Poker Equity Calculator: How Equity Works in Poker

Equity is your share of the pot based on your probability of winning the hand. If you have 60% equity in a 100-chip pot, your equity is 60 chips. Understanding equity — and how it changes as community cards are dealt — is the mathematical foundation of every poker decision.
Hand vs Hand Equity
The simplest equity calculation compares two specific hands before the flop:
| Matchup | Favorite | Equity |
|---|---|---|
| AA vs KK | AA | ~82% vs ~18% |
| AKs vs QQ | ~46% vs ~54% | |
| AKo vs 76s | AKo | ~60% vs ~40% |
| JJ vs AKs | JJ | ~54% vs ~46% |
| AA vs 87s | AA | ~77% vs ~23% |
Notice that even the worst pre-flop matchup (KK vs AA) still has 18% equity. In poker, no hand is ever drawing dead before the board runs out.
Hand vs Range Equity
In practice, you never know your opponent's exact cards. Instead, you estimate their range — the set of all hands they could plausibly hold — and calculate your equity against that entire range.
For example, if you hold AKs and your opponent's range is {QQ+, AKs, AKo}, your equity is roughly 40%. Against a wider range of {88+, ATs+, KQs}, your equity improves to roughly 55%. The wider your opponent's range, the better your equity with strong hands.
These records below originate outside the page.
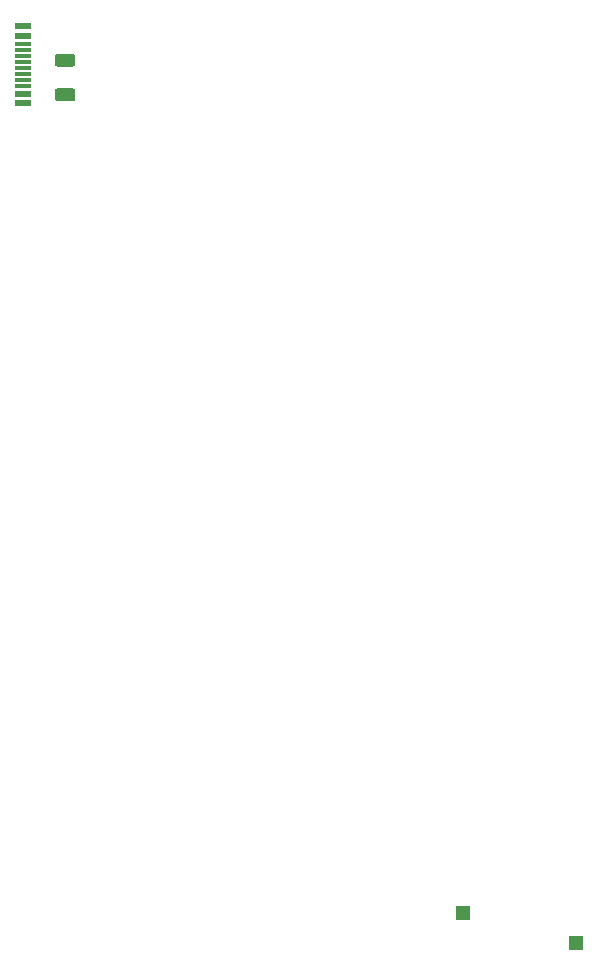
<source format=gbr>
%TF.GenerationSoftware,KiCad,Pcbnew,(5.1.10)-1*%
%TF.CreationDate,2021-12-13T12:24:24+01:00*%
%TF.ProjectId,Analog2HDMI_panel,416e616c-6f67-4324-9844-4d495f70616e,rev?*%
%TF.SameCoordinates,Original*%
%TF.FileFunction,Paste,Top*%
%TF.FilePolarity,Positive*%
%FSLAX46Y46*%
G04 Gerber Fmt 4.6, Leading zero omitted, Abs format (unit mm)*
G04 Created by KiCad (PCBNEW (5.1.10)-1) date 2021-12-13 12:24:24*
%MOMM*%
%LPD*%
G01*
G04 APERTURE LIST*
%ADD10R,1.300000X1.300000*%
%ADD11R,1.450000X0.600000*%
%ADD12R,1.450000X0.300000*%
G04 APERTURE END LIST*
D10*
%TO.C,U1*%
X153925000Y-134795000D03*
X144350000Y-132250000D03*
%TD*%
D11*
%TO.C,J1*%
X107055000Y-63685000D03*
X107055000Y-62885000D03*
X107055000Y-57985000D03*
X107055000Y-57185000D03*
X107055000Y-57185000D03*
X107055000Y-57985000D03*
X107055000Y-62885000D03*
X107055000Y-63685000D03*
D12*
X107055000Y-58685000D03*
X107055000Y-59185000D03*
X107055000Y-59685000D03*
X107055000Y-60685000D03*
X107055000Y-61185000D03*
X107055000Y-61685000D03*
X107055000Y-62185000D03*
X107055000Y-60185000D03*
%TD*%
%TO.C,R1*%
G36*
G01*
X111255002Y-60612500D02*
X110004998Y-60612500D01*
G75*
G02*
X109755000Y-60362502I0J249998D01*
G01*
X109755000Y-59737498D01*
G75*
G02*
X110004998Y-59487500I249998J0D01*
G01*
X111255002Y-59487500D01*
G75*
G02*
X111505000Y-59737498I0J-249998D01*
G01*
X111505000Y-60362502D01*
G75*
G02*
X111255002Y-60612500I-249998J0D01*
G01*
G37*
G36*
G01*
X111255002Y-63537500D02*
X110004998Y-63537500D01*
G75*
G02*
X109755000Y-63287502I0J249998D01*
G01*
X109755000Y-62662498D01*
G75*
G02*
X110004998Y-62412500I249998J0D01*
G01*
X111255002Y-62412500D01*
G75*
G02*
X111505000Y-62662498I0J-249998D01*
G01*
X111505000Y-63287502D01*
G75*
G02*
X111255002Y-63537500I-249998J0D01*
G01*
G37*
%TD*%
M02*

</source>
How Equity Changes Post-Flop
Equity is not static. It shifts dramatically as board cards are revealed:
- Pre-flop — Equities are closest to 50/50; variance is highest
- Flop — Biggest equity shift. The flop reveals 60% of the board
- Turn — Drawing hands either improve significantly or lose outs
- River — Equity becomes binary: 100% (winner) or 0% (loser)
Equity Realization
Having high equity does not guarantee you will realize it. Equity realization depends on position, playability, and stack depth. Suited connectors have excellent equity realization because they make straights, flushes, and two-pair often. Offsuit weak aces have poor equity realization because they frequently make dominated top-pair hands.